Así empezó el registro por las temibles Patrullas de Control, en concreto por la Patrulla n. 11 de Pueblo Nuevo establecida en Pedro IV, 166, la más expeditiva. Preguntaron a Doménech quien era el forastero que estaba en su casa. Las respuestas no convencieron a nadie, como tampoco la documentación exhibida por el Padre, proporcionada por su hermano de Villanueva y Geltrú. Para remate, en el cuarto del Padre encontraron una carta, escrita el día anterior en la que pedía ropa, y comprobada la autenticidad de la misma, detuvieron al Padre y al dueño. Ninguno opuso la mínima resistencia. La dueña mostró su dolor y el Padre la consoló:
No se aflija Vd., que si Dios quiere, no será nada.

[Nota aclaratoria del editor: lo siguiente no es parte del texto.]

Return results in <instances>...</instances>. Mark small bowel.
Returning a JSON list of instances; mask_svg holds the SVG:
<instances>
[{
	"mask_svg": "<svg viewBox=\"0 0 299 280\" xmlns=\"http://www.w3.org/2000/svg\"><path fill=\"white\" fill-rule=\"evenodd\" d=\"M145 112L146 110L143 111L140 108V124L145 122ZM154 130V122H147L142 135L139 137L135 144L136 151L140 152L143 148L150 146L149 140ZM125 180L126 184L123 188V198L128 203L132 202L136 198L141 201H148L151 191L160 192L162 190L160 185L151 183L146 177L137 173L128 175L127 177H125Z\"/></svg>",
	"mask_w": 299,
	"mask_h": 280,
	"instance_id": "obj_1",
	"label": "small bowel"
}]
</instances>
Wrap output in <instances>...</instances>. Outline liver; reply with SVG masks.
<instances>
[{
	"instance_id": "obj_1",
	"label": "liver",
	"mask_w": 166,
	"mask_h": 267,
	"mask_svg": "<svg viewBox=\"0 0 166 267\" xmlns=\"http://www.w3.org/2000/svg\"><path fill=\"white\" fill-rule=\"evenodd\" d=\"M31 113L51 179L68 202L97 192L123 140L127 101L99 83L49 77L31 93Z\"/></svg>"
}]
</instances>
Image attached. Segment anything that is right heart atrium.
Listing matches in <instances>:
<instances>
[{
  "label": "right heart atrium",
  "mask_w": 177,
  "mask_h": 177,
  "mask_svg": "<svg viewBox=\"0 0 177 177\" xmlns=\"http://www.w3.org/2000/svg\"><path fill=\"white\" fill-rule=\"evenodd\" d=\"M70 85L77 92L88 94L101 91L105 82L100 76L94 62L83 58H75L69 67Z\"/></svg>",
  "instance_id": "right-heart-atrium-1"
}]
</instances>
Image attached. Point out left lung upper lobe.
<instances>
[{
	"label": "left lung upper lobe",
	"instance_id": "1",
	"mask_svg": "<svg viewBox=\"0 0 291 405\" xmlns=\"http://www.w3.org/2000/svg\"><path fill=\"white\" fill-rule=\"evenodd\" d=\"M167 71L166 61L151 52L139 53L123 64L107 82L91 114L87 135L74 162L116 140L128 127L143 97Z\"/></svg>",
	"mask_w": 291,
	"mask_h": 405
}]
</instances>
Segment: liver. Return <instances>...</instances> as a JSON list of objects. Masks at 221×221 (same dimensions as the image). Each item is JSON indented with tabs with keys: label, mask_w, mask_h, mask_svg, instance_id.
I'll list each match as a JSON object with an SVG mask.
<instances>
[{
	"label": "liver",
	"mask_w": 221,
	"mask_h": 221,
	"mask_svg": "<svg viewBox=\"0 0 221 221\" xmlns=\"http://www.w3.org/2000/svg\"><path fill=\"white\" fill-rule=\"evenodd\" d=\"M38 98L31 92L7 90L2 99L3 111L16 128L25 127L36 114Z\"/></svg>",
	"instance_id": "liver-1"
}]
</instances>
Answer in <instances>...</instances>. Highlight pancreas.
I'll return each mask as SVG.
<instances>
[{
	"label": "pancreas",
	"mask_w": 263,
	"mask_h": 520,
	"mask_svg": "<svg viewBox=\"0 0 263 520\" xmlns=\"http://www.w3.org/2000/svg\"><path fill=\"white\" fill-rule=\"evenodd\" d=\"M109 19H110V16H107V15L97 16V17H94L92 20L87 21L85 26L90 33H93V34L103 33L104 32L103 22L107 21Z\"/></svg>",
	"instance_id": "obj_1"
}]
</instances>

Los milicianos añadieron: Unas declaraciones y luego están de vuelta.
Efectivamente, volvería hacia la una de la tarde.
El término de este viaje fue el control del Centro de Colón, calle de Pedro IV. Allí fueron a parar innumerables víctimas, entre ellas el Obispo mártir de Barcelona, que casi siempre acababan en el cementerio de Moncada. Allí estaba la familia Armengol al completo, padre, madre e hijas, el P. Arbona, S.J., que conocía al P. Montaner. También aquí trajeron al Padre y a Doménech a las cuatro de la mañana, y les interrogaron. Primero al Padre, hacia las 12 declarando su condición de religioso y sacerdote. Luego efectuó la visita fugaz a la casa de Doménech mientras este declaraba, en coche, bien vigilado, con el rostro pálido como la cera y con señales de gran sufrimiento. No podía hablar.
La mujer le preguntó por su marido.
Está declarando, respondió el Padre sin más.
Y a Vd. ¿dónde lo llevan?
La respuesta fue encogerse de hombros a la vez que miraba al cielo. Y, llevando en su manos el Breviario, en busca del cual había ido, se marchó de nuevo en el mismo coche y con la misma escolta miliciana.
A las seis de la tarde de ese día 25 les trasladaron a la siniestra cárcel de San Elías. Allí se vivía en el terror más espantoso y en la desconfianza máxima hasta de los compañeros más próximos, pues se sabía que los rojos habían intercalado espías. Además todos se daban cuenta que estaban allí de paso y que su situación se resolvería en breve.
Al P. Montaner y a Doménech los sacaron de allí el 29 de noviembre de 1936 y los fusilaron en el cementerio de Moncada. No se sabe dónde fue sepultado.